▶ **Exercise material**

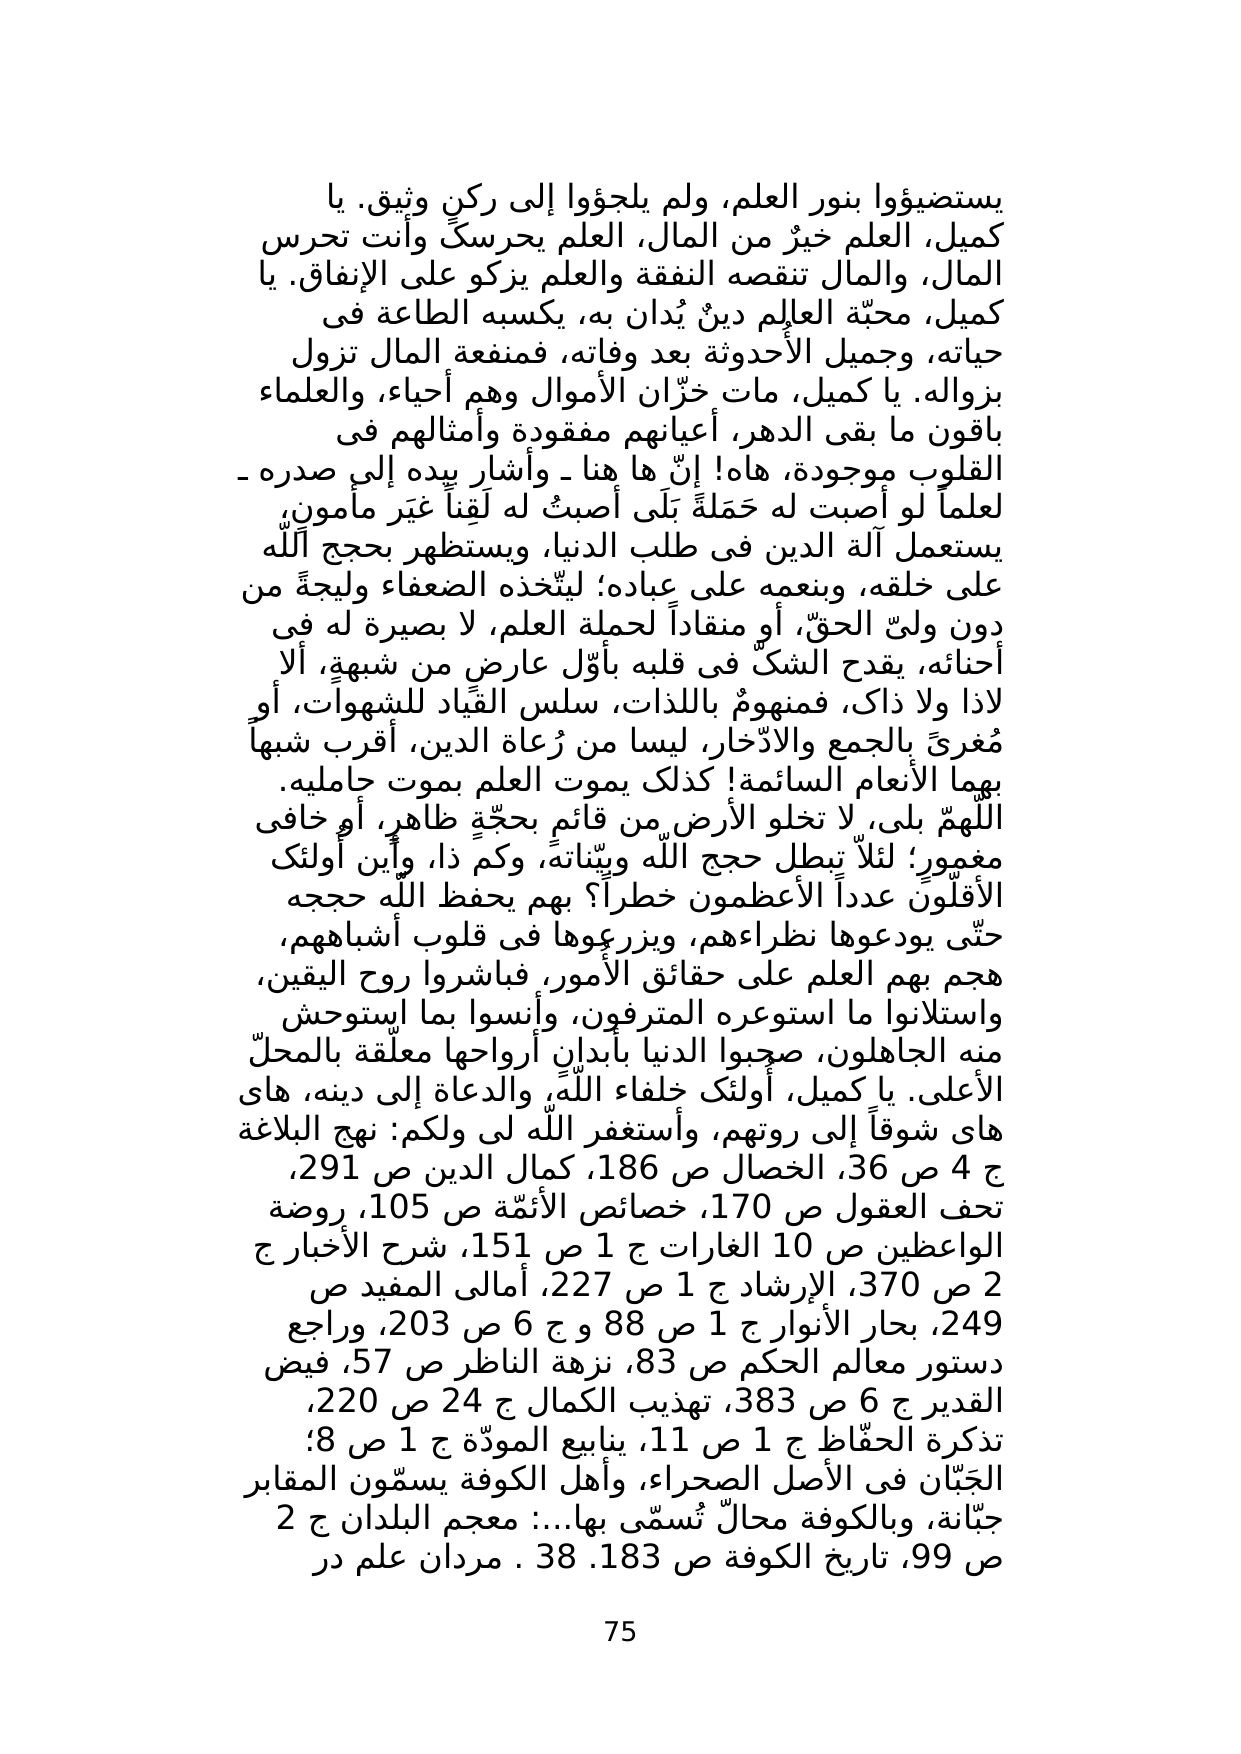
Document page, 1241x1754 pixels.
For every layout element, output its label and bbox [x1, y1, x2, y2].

text [236, 177, 1004, 1576]
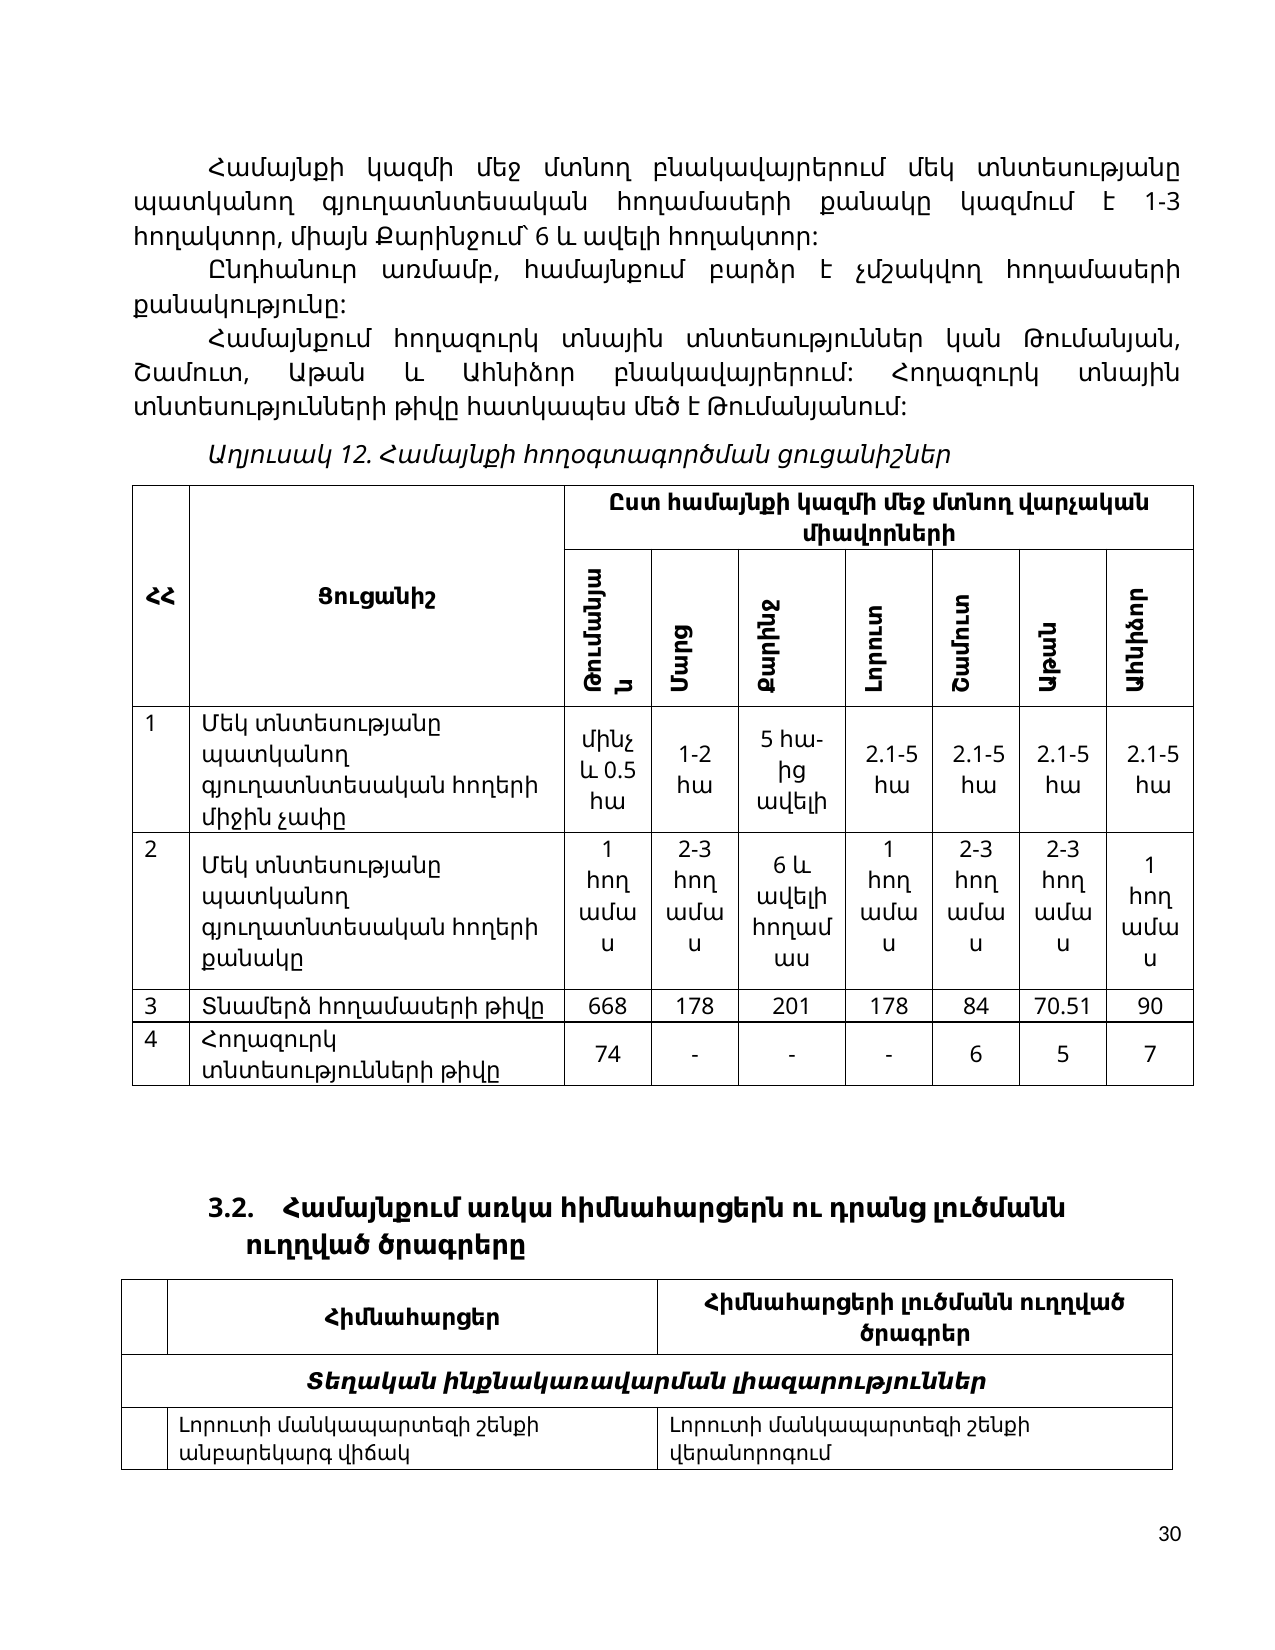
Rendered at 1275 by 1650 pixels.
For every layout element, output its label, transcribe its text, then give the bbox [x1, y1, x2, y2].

subtitle Համայնքում առկա հիմնահարցերն ու դրանց լուծմանն ուղղված ծրագրերը [208, 1188, 1181, 1262]
table_cell 2.1-5 հա [1020, 707, 1106, 832]
table_cell Լորուտ [846, 550, 932, 706]
table_cell - [739, 1023, 845, 1085]
table_cell 84 [933, 990, 1019, 1021]
table_cell 178 [652, 990, 738, 1021]
table_cell 2 [133, 833, 189, 989]
table_cell Մարց [652, 550, 738, 706]
table_cell 90 [1107, 990, 1193, 1021]
table_header [122, 1280, 167, 1354]
table_cell - [846, 1023, 932, 1085]
table_cell 2.1-5 հա [933, 707, 1019, 832]
table_cell Հողազուրկ տնտեսությունների թիվը [190, 1023, 564, 1085]
table_cell 2.1-5 հա [846, 707, 932, 832]
table_cell 6 [933, 1023, 1019, 1085]
table_cell Լորուտի մանկապարտեզի շենքի անբարեկարգ վիճակ [168, 1408, 657, 1469]
table_cell 201 [739, 990, 845, 1021]
text Համայնքի կազմի մեջ մտնող բնակավայրերում մեկ տնտեսությանը պատկանող գյուղատնտեսական հողամասերի քանակը կազմում է 1-3 հողակտոր, միայն Քարինջում՝ 6 և ավելի հողակտոր: [133, 150, 1181, 252]
table_cell Տնամերձ հողամասերի թիվը [190, 990, 564, 1021]
table_cell 5 [1020, 1023, 1106, 1085]
table_cell 70.51 [1020, 990, 1106, 1021]
table_header ՀՀ [133, 486, 189, 706]
table_cell Քարինջ [739, 550, 845, 706]
table_cell - [652, 1023, 738, 1085]
text Աղյուսակ 12. Համայնքի հողօգտագործման ցուցանիշներ [133, 437, 1181, 471]
table_header Հիմնահարցերի լուծմանն ուղղված ծրագրեր [658, 1280, 1172, 1354]
table_cell Լորուտի մանկապարտեզի շենքի վերանորոգում [658, 1408, 1172, 1469]
table_cell 1 հողամաս [846, 833, 932, 989]
table_cell 1 հողամաս [1107, 833, 1193, 989]
table_cell 2.1-5 հա [1107, 707, 1193, 832]
text Համայնքում հողազուրկ տնային տնտեսություններ կան Թումանյան, Շամուտ, Աթան և Ահնիձոր բնակավայրերում: Հողազուրկ տնային տնտեսությունների թիվը հատկապես մեծ է Թումանյանում: [133, 320, 1181, 422]
table_cell 668 [565, 990, 651, 1021]
table_cell 3 [133, 990, 189, 1021]
table_cell Տեղական ինքնակառավարման լիազարություններ [122, 1355, 1172, 1407]
table_cell Շամուտ [933, 550, 1019, 706]
table_header Ըստ համայնքի կազմի մեջ մտնող վարչական միավորների [565, 486, 1193, 548]
table_cell [122, 1408, 167, 1469]
table_cell 5 հա-ից ավելի [739, 707, 845, 832]
table_cell Թումանյան [565, 550, 651, 706]
table_cell Մեկ տնտեսությանը պատկանող գյուղատնտեսական հողերի միջին չափը [190, 707, 564, 832]
table_cell 6 և ավելի հողամաս [739, 833, 845, 989]
table_cell 1 հողամաս [565, 833, 651, 989]
table_cell 2-3 հողամաս [933, 833, 1019, 989]
table_cell 7 [1107, 1023, 1193, 1085]
table_cell 2-3 հողամաս [1020, 833, 1106, 989]
table_cell 1 [133, 707, 189, 832]
table_cell 74 [565, 1023, 651, 1085]
table_cell Մեկ տնտեսությանը պատկանող գյուղատնտեսական հողերի քանակը [190, 833, 564, 989]
text Ընդհանուր առմամբ, համայնքում բարձր է չմշակվող հողամասերի քանակությունը: [133, 252, 1181, 320]
table_cell 2-3 հողամաս [652, 833, 738, 989]
table_cell մինչև 0.5 հա [565, 707, 651, 832]
table_cell 4 [133, 1023, 189, 1085]
table_header Հիմնահարցեր [168, 1280, 657, 1354]
table_cell Ահնիձոր [1107, 550, 1193, 706]
table_cell Աթան [1020, 550, 1106, 706]
table_cell 1-2 հա [652, 707, 738, 832]
table_cell 178 [846, 990, 932, 1021]
table_header Ցուցանիշ [190, 486, 564, 706]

▶ **Exercise instructions**
Please copy every line in the entries where "տնտեսությունների" appears.

▶ **Output**
table_cell Հողազուրկ տնտեսությունների թիվը [190, 1023, 564, 1085]
text Համայնքում հողազուրկ տնային տնտեսություններ կան Թումանյան, Շամուտ, Աթան և Ահնիձոր բնակավայրերում: Հողազուրկ տնային տնտեսությունների թիվը հատկապես մեծ է Թումանյանում: [133, 320, 1181, 422]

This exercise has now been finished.